Exercise prompt
Could you give the entries back exactly as they stand, minus any pictures?

Supplied records
----

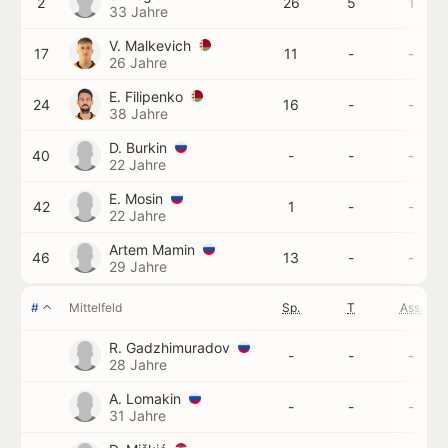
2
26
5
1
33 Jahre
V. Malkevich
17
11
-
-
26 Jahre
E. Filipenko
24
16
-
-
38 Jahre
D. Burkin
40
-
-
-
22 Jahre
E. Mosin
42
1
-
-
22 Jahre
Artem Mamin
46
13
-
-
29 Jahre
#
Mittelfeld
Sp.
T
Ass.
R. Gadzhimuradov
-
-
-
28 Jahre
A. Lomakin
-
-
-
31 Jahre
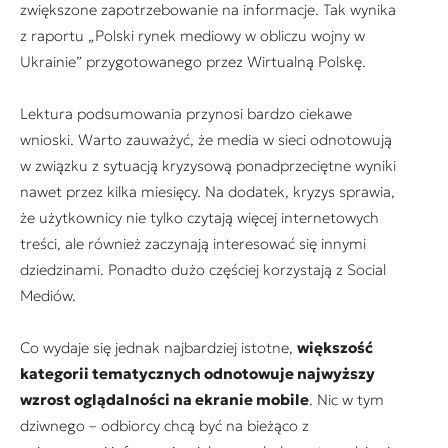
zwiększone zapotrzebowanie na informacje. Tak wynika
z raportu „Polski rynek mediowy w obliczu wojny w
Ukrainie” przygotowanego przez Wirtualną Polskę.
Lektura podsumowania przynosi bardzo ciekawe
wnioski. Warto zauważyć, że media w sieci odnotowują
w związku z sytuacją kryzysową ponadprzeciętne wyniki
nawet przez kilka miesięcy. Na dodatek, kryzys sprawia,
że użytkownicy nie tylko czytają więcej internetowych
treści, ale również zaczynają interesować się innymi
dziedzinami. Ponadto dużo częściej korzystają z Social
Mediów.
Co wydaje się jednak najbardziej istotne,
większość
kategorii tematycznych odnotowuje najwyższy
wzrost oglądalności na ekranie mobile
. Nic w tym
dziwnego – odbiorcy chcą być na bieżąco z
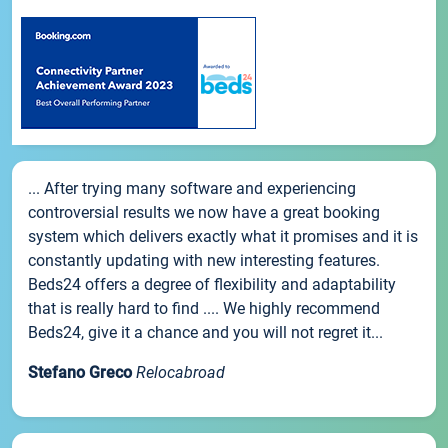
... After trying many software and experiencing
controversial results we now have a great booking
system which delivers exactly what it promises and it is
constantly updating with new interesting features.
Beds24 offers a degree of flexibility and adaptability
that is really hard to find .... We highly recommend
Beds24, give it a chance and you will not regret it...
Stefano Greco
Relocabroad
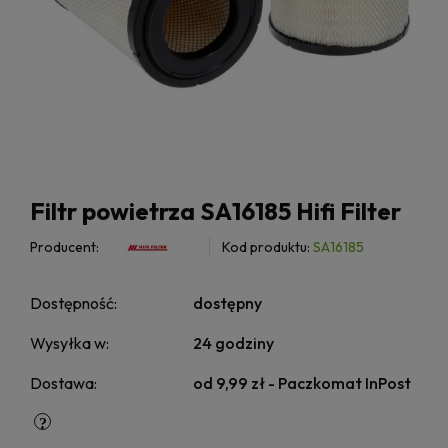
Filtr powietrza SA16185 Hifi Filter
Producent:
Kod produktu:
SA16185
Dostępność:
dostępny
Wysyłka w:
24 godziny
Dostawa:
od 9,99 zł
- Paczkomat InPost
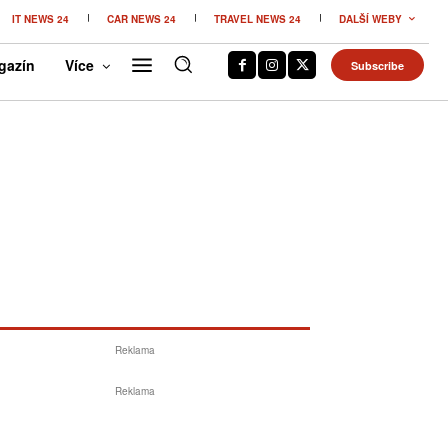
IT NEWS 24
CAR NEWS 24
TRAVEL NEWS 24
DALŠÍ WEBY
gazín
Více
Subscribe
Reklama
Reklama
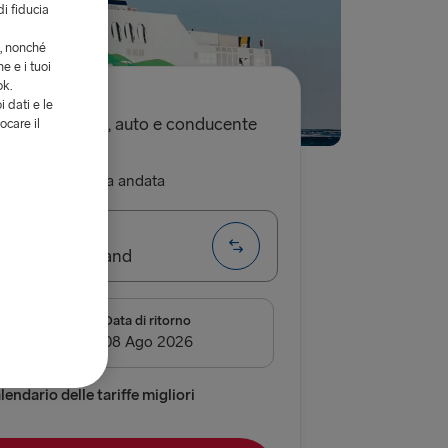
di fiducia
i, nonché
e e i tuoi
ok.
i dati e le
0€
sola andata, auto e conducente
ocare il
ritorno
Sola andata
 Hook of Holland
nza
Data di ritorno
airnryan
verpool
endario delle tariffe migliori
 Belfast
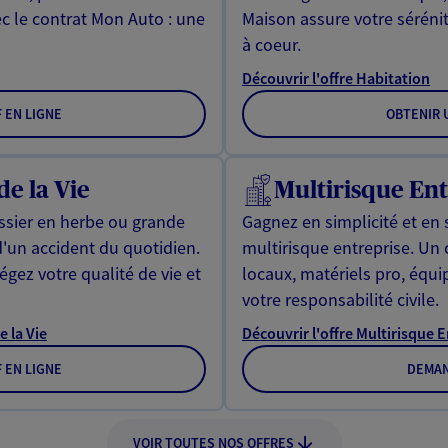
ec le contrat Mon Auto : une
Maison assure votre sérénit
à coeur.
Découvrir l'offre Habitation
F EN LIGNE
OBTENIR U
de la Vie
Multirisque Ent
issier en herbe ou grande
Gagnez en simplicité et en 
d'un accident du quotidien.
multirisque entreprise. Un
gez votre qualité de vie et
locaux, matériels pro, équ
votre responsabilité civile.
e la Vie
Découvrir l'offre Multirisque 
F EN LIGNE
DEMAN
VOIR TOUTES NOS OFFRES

----

Answer
2
26
5
1
33 Jahre
V. Malkevich
17
11
-
-
26 Jahre
E. Filipenko
24
16
-
-
38 Jahre
D. Burkin
40
-
-
-
22 Jahre
E. Mosin
42
1
-
-
22 Jahre
Artem Mamin
46
13
-
-
29 Jahre
#
Mittelfeld
Sp.
T
Ass.
R. Gadzhimuradov
-
-
-
28 Jahre
A. Lomakin
-
-
-
31 Jahre
zwiększone zapotrzebowanie na informacje. Tak wynika
z raportu „Polski rynek mediowy w obliczu wojny w
Ukrainie” przygotowanego przez Wirtualną Polskę.
Lektura podsumowania przynosi bardzo ciekawe
wnioski. Warto zauważyć, że media w sieci odnotowują
w związku z sytuacją kryzysową ponadprzeciętne wyniki
nawet przez kilka miesięcy. Na dodatek, kryzys sprawia,
że użytkownicy nie tylko czytają więcej internetowych
treści, ale również zaczynają interesować się innymi
dziedzinami. Ponadto dużo częściej korzystają z Social
Mediów.
Co wydaje się jednak najbardziej istotne,
większość
kategorii tematycznych odnotowuje najwyższy
wzrost oglądalności na ekranie mobile
. Nic w tym
dziwnego – odbiorcy chcą być na bieżąco z
... After trying many software and experiencing
controversial results we now have a great booking
system which delivers exactly what it promises and it is
constantly updating with new interesting features.
Beds24 offers a degree of flexibility and adaptability
that is really hard to find .... We highly recommend
Beds24, give it a chance and you will not regret it...
Stefano Greco
Relocabroad
Filtr powietrza SA16185 Hifi Filter
Producent:
Kod produktu:
SA16185
Dostępność:
dostępny
Wysyłka w:
24 godziny
Dostawa:
od 9,99 zł
- Paczkomat InPost
IT NEWS 24
CAR NEWS 24
TRAVEL NEWS 24
DALŠÍ WEBY
gazín
Více
Subscribe
Reklama
Reklama
di fiducia
i, nonché
e e i tuoi
ok.
i dati e le
0€
sola andata, auto e conducente
ocare il
ritorno
Sola andata
 Hook of Holland
nza
Data di ritorno
airnryan
verpool
endario delle tariffe migliori
 Belfast
ec le contrat Mon Auto : une
Maison assure votre sérénit
à coeur.
Découvrir l'offre Habitation
F EN LIGNE
OBTENIR U
de la Vie
Multirisque Ent
issier en herbe ou grande
Gagnez en simplicité et en 
d'un accident du quotidien.
multirisque entreprise. Un
gez votre qualité de vie et
locaux, matériels pro, équ
votre responsabilité civile.
e la Vie
Découvrir l'offre Multirisque 
F EN LIGNE
DEMAN
VOIR TOUTES NOS OFFRES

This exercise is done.